In 1916, Qu went to Hankou and entered Wuchang Foreign Language School to learn English with the support of his cousin. In the spring of 1917, Qu went to Beijing to apply for a job, but did not pass the general civil service examination. Not having enough money to pay for a regular university tuition, Qu enrolled in the newly established Russian Language Institute under the Chinese Ministry of Foreign Affairs (俄文专修馆), since it did not require payment of fee. The institute also offered a stipend and promised him a job upon graduation.
Qu worked hard in the language institute, learning both French and Russian and spending his spare time studying Buddhist philosophy and classical Chinese.

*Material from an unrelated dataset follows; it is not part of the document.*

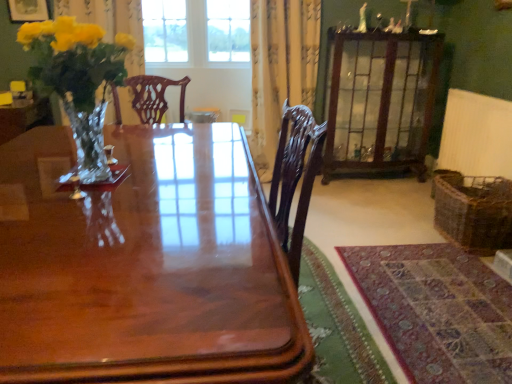
Where is `free space in front of wooden glass cabinet at upper right`? This screenshot has width=512, height=384. free space in front of wooden glass cabinet at upper right is located at coordinates (372, 200).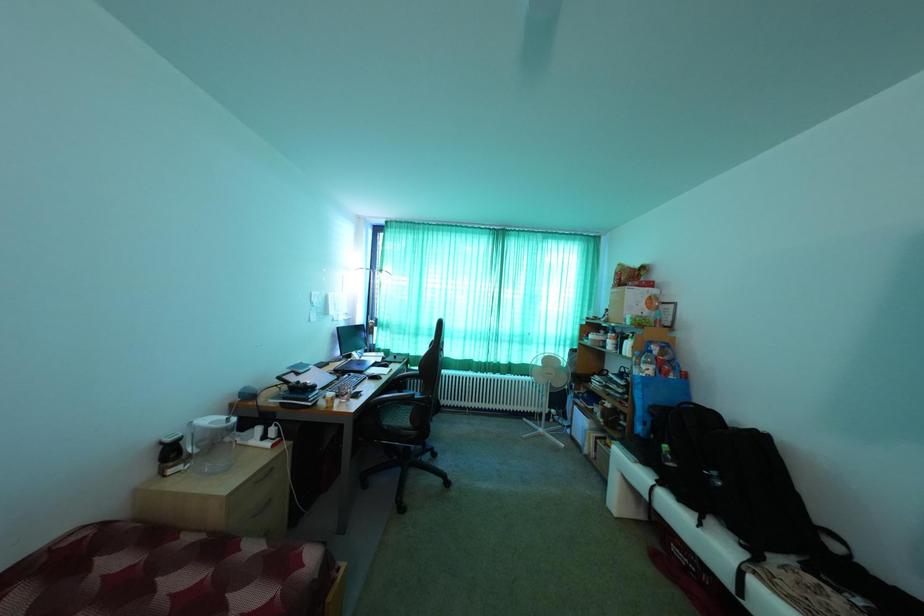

Both were his interests cultivated since childhood, as well as the works of Bertrand Russell whose discussion of physics and perception was to Qu similar to the teachings of Buddhism.

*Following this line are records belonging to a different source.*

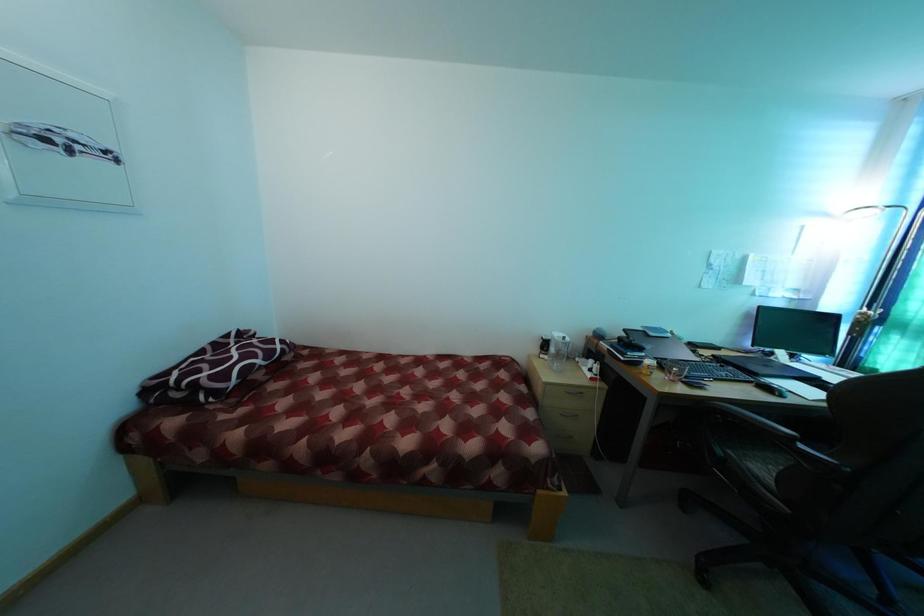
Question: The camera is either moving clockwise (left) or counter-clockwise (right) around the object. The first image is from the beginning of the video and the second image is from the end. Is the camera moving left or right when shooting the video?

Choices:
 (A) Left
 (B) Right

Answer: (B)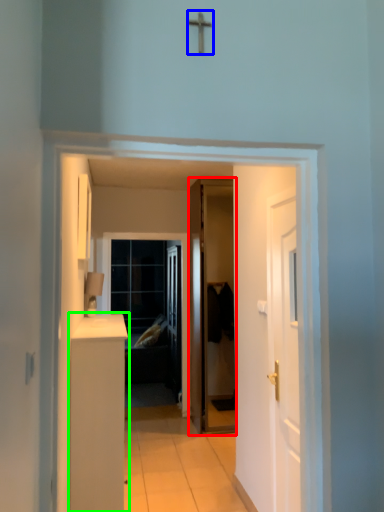
Question: Which object is the closest to the door (highlighted by a red box)? Choose among these: crucifix (highlighted by a blue box) or cabinetry (highlighted by a green box).

Choices:
 (A) crucifix
 (B) cabinetry

Answer: (B)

His earliest contacts with revolutionary circles came when he participated in discussions of Marxist analysis hosted by Li Dazhao at Beijing University, who was the campus' head librarian. The future communist leader and chairman of China Mao Zedong was also present at these meetings. Qu later took a job as a journalist for a Beijing newspaper Morning News (晨報) and was sent to Moscow as a correspondent, even though this would jeopardise a career in the civil service which his earlier training had prepared him for. Qu was one of the first Chinese to report from Moscow about life in Russia during and after the Bolshevik Revolution, where he observed the harshness of living conditions. While in Russia, he also visited Leo Tolstoy's home at Yasnaya Polyana with Tolstoy's granddaughter Sofya, saw Lenin addressing a group of delegates, heard Feodor Chaliapin sing Alexander Pushkin's poems set to music, and witnessed Pyotr Kropotkin's funeral.